A sample from the top oily layer of Solution B was tested and was found to induce a capsaicin-induced heat sensation, but not as intense or shocking as that of the original solution prior to the addition of the fatty acid. The oil seemed to slightly mitigate the sharp intensity of the heat. The second tester reported the presence of heat as well, but was still recovering from the shock of having sampled Solution A.

Capsaicin is basic in its chemical properties, thus it was expected that the addition of an acid, in the form of citric acid, would neutralize it. While no measurements of the respective pH for any of the solutions were taken, no neutralizing effects were detected by the pieces of sophisticated organic equipment used. It may be that the type of citric acid used was not a strong enough acid, or that a different ratio needed to be used before any neutralizing effects could be detected. It was therefore concluded that the type citric acid used, and the volume and/or ratio that would be used in the marinade had little to no effect of causing any loss of the capsaicin-induced heat sensation experienced by the testers.

Canola oil is a fatty acid derived from a genetically modified species of the rapeseed plant. The modification is to reduce the levels of erucic acid, a known toxin. It could be considered to be part of the generic term "vegetable oil", which according to the literature, is highly soluble with capsaicin. The canola oil did not solidify in the cold environment, which would have made it easier to extract the oily layer from Solution B. The use of extra-virgin olive oil would have been better suited as it would have solidified for removal. The sample of solution that was obtained from the bottom aqueous layer had noticeable minute oil globules, therefore the samples acquired were not of ideal purity. Nonetheless, there was a noticeable lack of capsaicin-induced heat sensation experienced by both testers. The samples tested of the top oily layer were both experienced to contain an expected amount of capsaicin-induced heat sensation, but not as sharp as those samples tested from Solution A.

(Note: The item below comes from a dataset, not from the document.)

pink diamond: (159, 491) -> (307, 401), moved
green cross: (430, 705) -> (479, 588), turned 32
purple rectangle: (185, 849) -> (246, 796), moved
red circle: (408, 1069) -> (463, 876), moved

The samples obtained from the two layers of Solution B most conformed with the expected interaction of capsaicin when dissolved in a fatty acid or "vegetable oil". It was expected that the capsaicins would dissolve into the oil and no longer be present or detectable by the testers in the separated aqueous layer. It was concluded that the unexpected loss of capsaicin-induced heat sensation from the experimental marinades was most likely caused by the omission or removal of the oily layer that formed during the cooking process caused by fat rendering from the meat.

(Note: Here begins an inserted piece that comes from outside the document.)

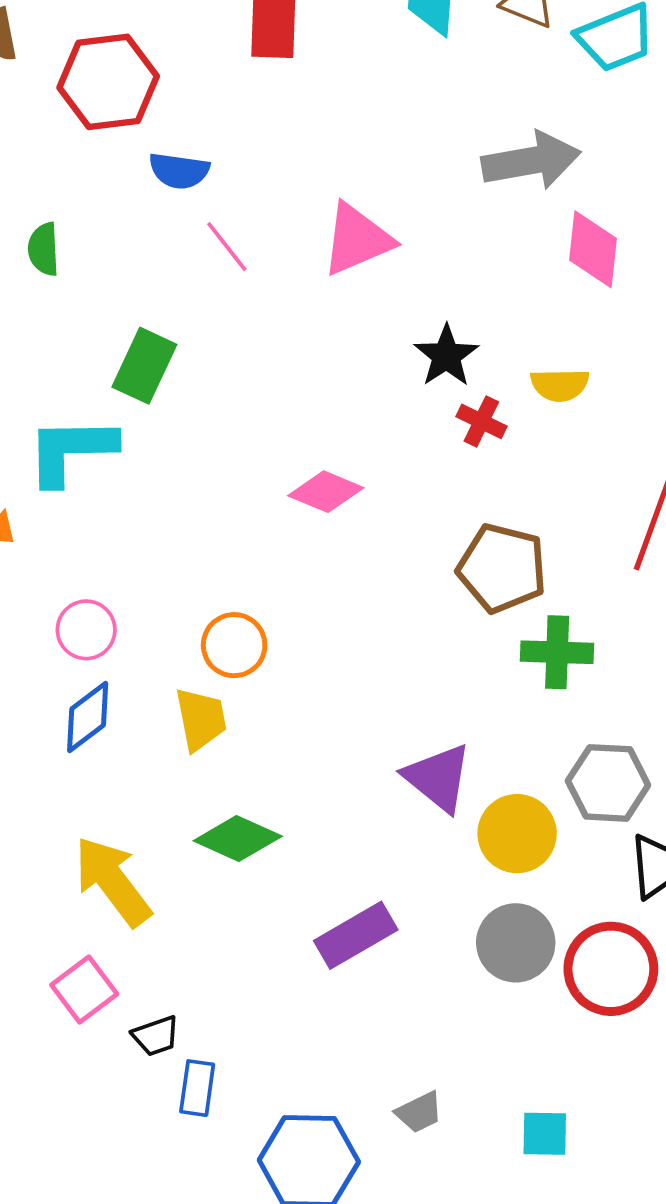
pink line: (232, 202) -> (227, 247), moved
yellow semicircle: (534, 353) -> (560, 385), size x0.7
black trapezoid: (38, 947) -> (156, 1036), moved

While it was found that the citric acid had undetectable effects on the capsaicin-induced heat sensation, it was realized that the acid could be used to create an unstable emulsion to combine the oily layer and aqueous layer of the marinade mixture, thus preventing the separation and hence loss of capsaicin-induced heat sensation. In other words, the marinade would become like a simple oil and vinegar dressing.